CHIEN-SHIUNG WU 29 May 1912-16 February 1997

Authors(s):Leon Lidofsky Publication:Proceedings of the American Philosophical Society Publication Date:March 1, 2001 Publisher: American Philosophical Society Citation: Proceedings of the American Philosophical Society Vol. 145, No. 1 (Mar., 2001), Link:JSTOR

EARLY IN 1997, Chien-Shiung Wu was selected by the Columbia University chapter of Sigma Xi to receive its Distinguished Scholar Award. On such an occasion it is usual for the recipient to deliver a talk on his (in this case, her) research. Because of her failing health, she and her husband, Dr. Luke Yuan, asked that I speak in her place.

I was one of Chien-Shiung’s earliest graduate students. We were friends and, on occasion over the years, co-investigators. I agreed to give the talk and planned to prepare the material with her in the time that was available before it was to be given. However, she died just a few days after we spoke.

The talk that I gave is based upon her work—admittedly colored by my personal relationship with her as her graduate student, her friend, and a colleague for nearly a half century. The talk covered only a small sample of her work over a very productive lifetime.

I am grateful to her husband, Luke, for providing me with additional information and insights into the period before Chien-Shiung and I knew each other.

This piece is derived from that talk.

In Dr. Wu’s opinion, the existing measurements were of such poor quality that they could not permit any conclusion to be reached. [This is not a reference to RR but to earlier beta decay experiments.] But in her philosophy, it wasn’t enough that you simply say that someone else’s work was wrong. Rather, it was necessary for you to identify any faults in its techniques or design, then show how those would have led to errors. Finally, and most important, it was up to you to develop ways to do it right, and then, to do it! And she did!


As the Pupin Laboratories were being brought back to their prewar condition, Dr. Wu had discovered an iron-free solenoidal beta-spectrometer that had been placed in storage to make space for the wartime research. She recognized the potential advantages it could offer. Together with several of her graduate students, she brought the solenoidal spectrometer back to operating condition and modified its design to optimize its transmission and to permit the use of large-area, hence thinner, sources. They worked on techniques to disperse the source material as uniformly as possible to minimize the maximum source thickness.
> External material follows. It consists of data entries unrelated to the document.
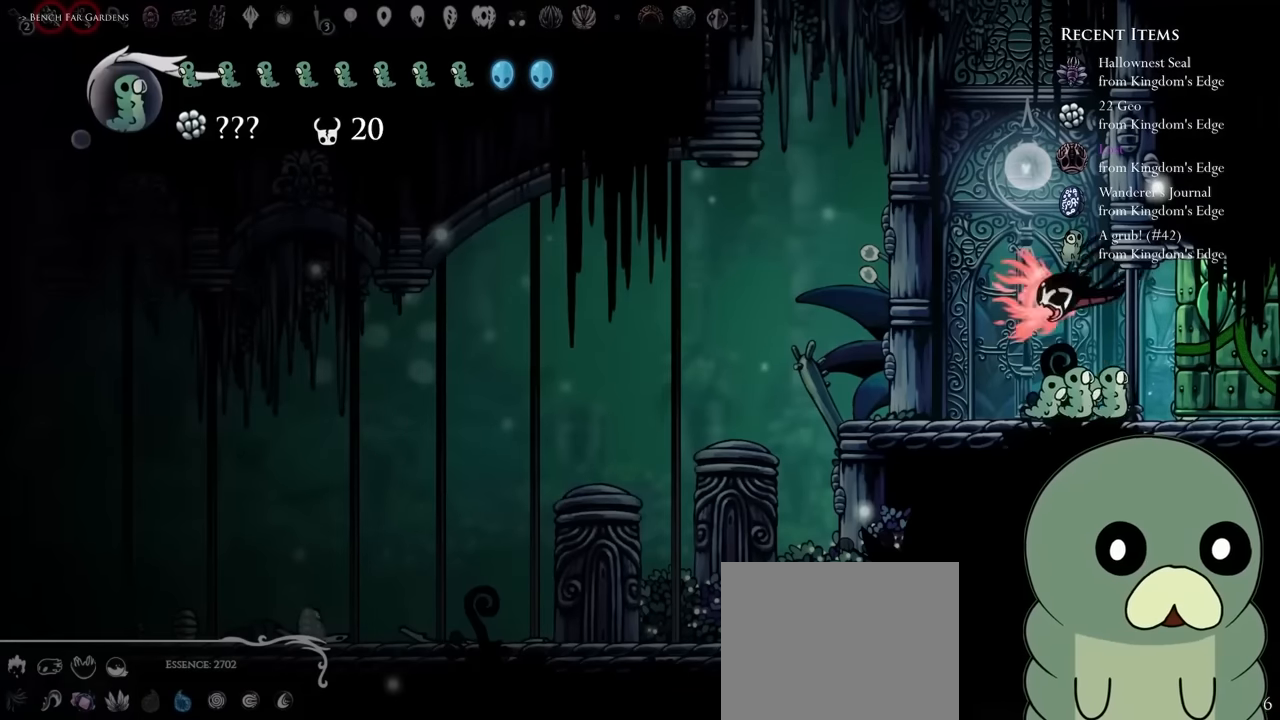
Gameplay with a controller (Xbox layout); each line is a JSON object with the inputs held at the frame after it. "events" lists button and stick changes between this image and that frame as [ms after this image, input, new state], when the widget could be followed in between. Not read: L3 R3.
{"buttons": [], "left_stick": "center", "right_stick": "center", "events": []}
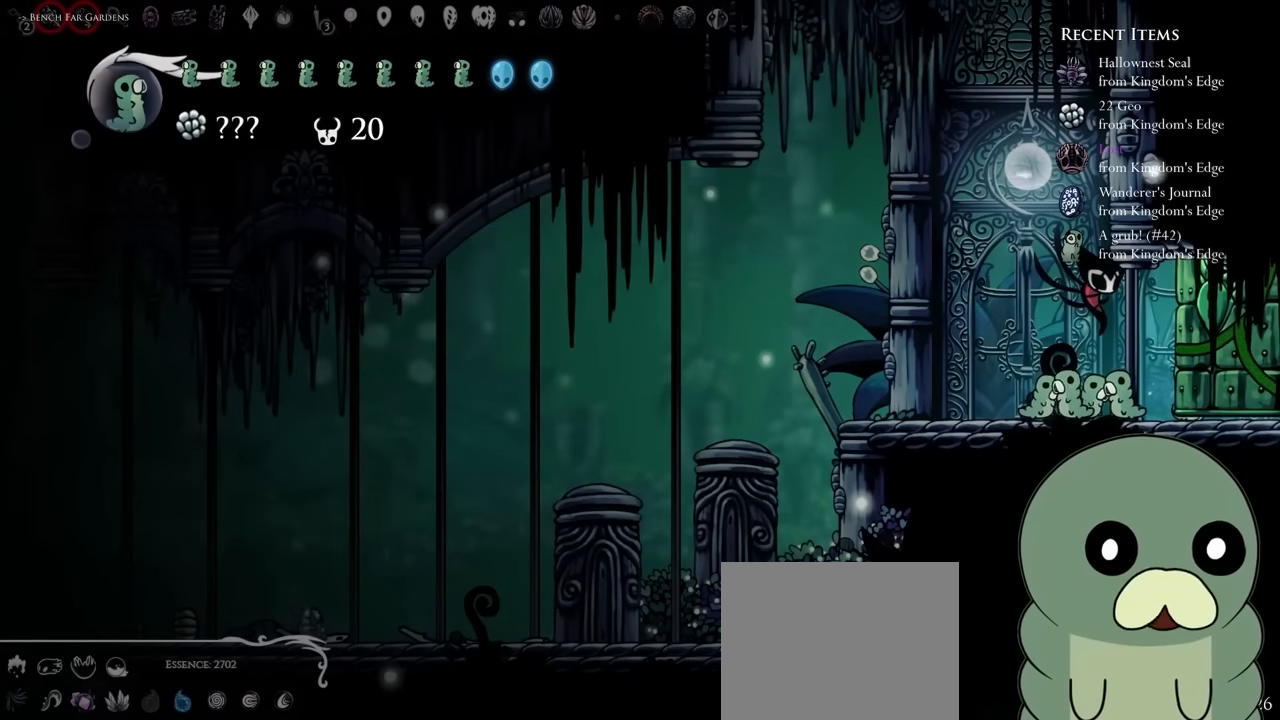
{"buttons": ["DPAD_RIGHT"], "left_stick": "center", "right_stick": "center", "events": [[433, "DPAD_RIGHT", "down"]]}
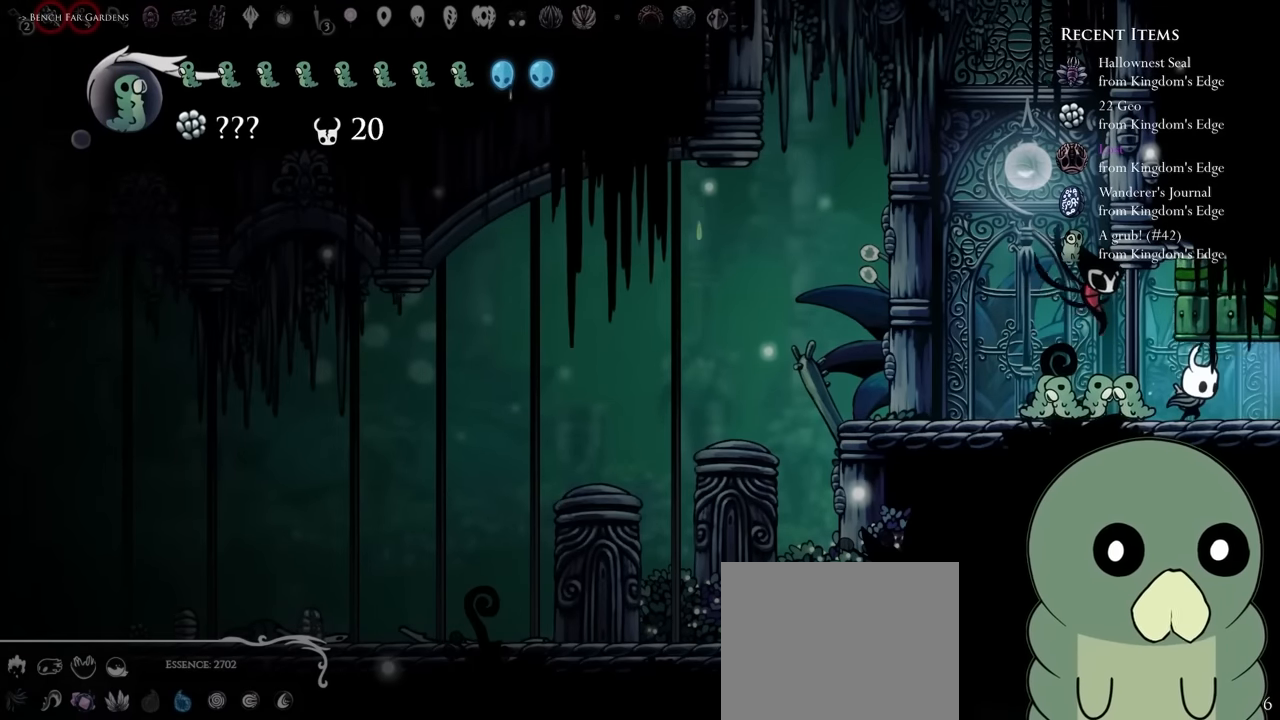
{"buttons": [], "left_stick": "center", "right_stick": "center", "events": [[333, "DPAD_RIGHT", "up"]]}
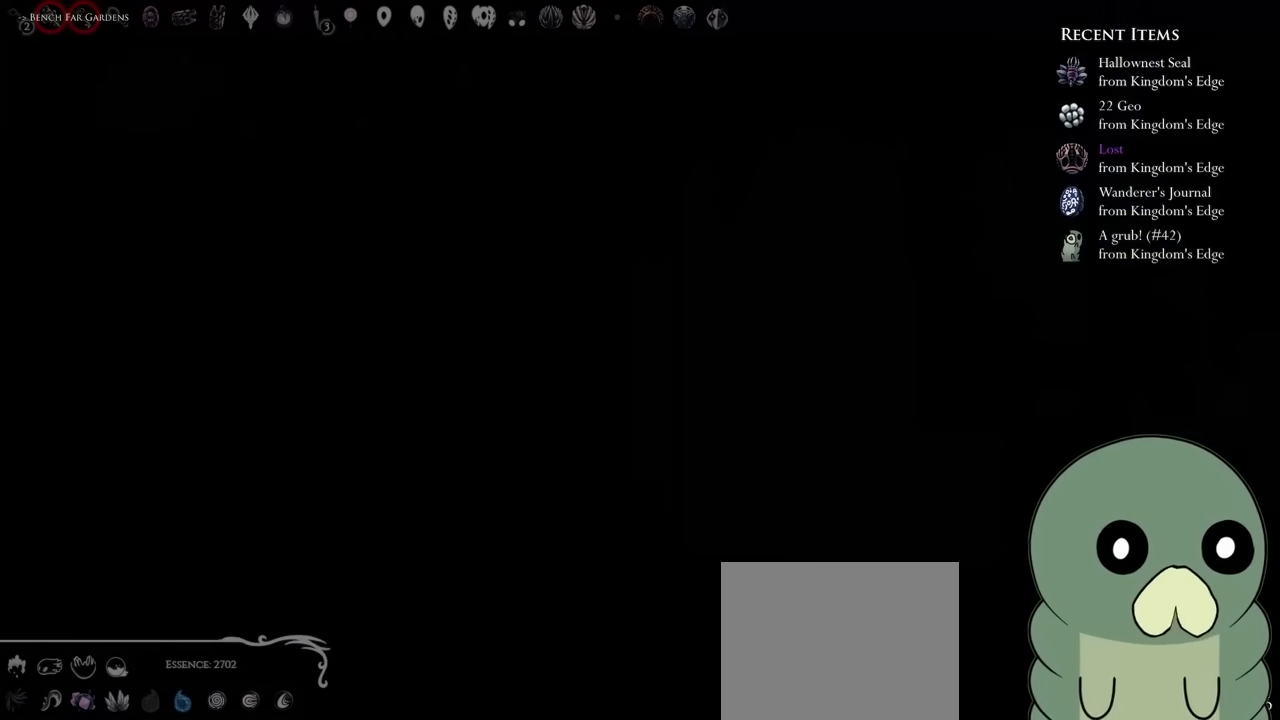
{"buttons": [], "left_stick": "center", "right_stick": "center", "events": []}
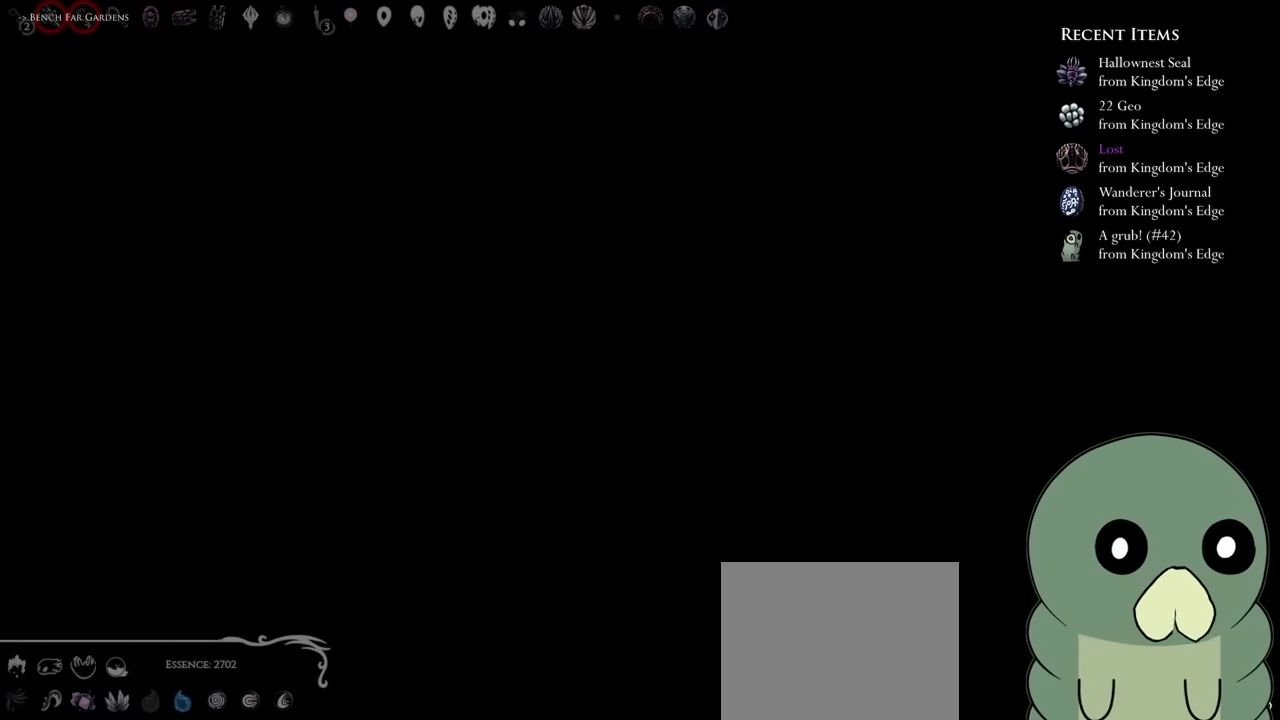
{"buttons": [], "left_stick": "center", "right_stick": "center", "events": []}
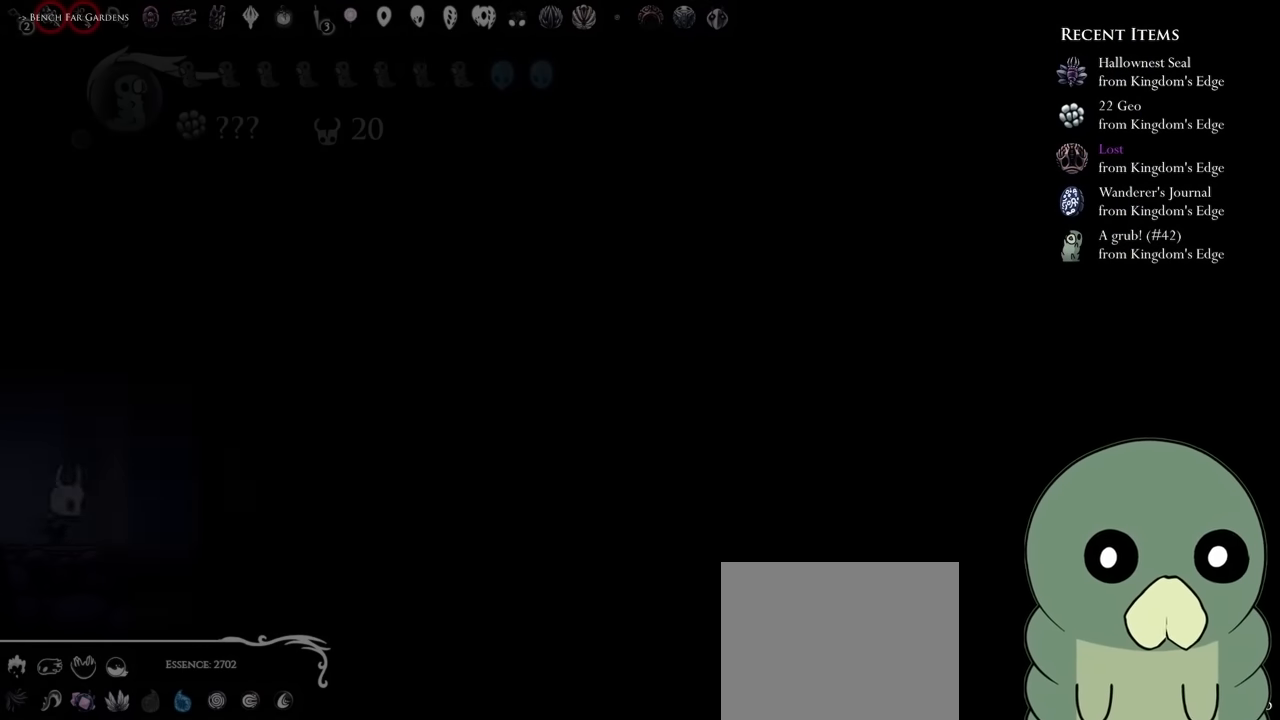
{"buttons": ["DPAD_RIGHT"], "left_stick": "center", "right_stick": "center", "events": [[333, "DPAD_RIGHT", "down"]]}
Finally, they placed those sources onto very thin, electrically-conducting backings to avoid back-scatter and source charging.


In our lives, each of us encounters challenges and opportunities, but not all of us can recognize them, can integrate them in the context of our individual experiences and thought, and can thus act on them to our own advantage. In Chien-Shiung Wu’s life, there were many milestones of varying significance, in which she made choices. Because of her talents and the perspective she brought to bear on those occasions, she accomplished many things that have led to the honors she received and deserved.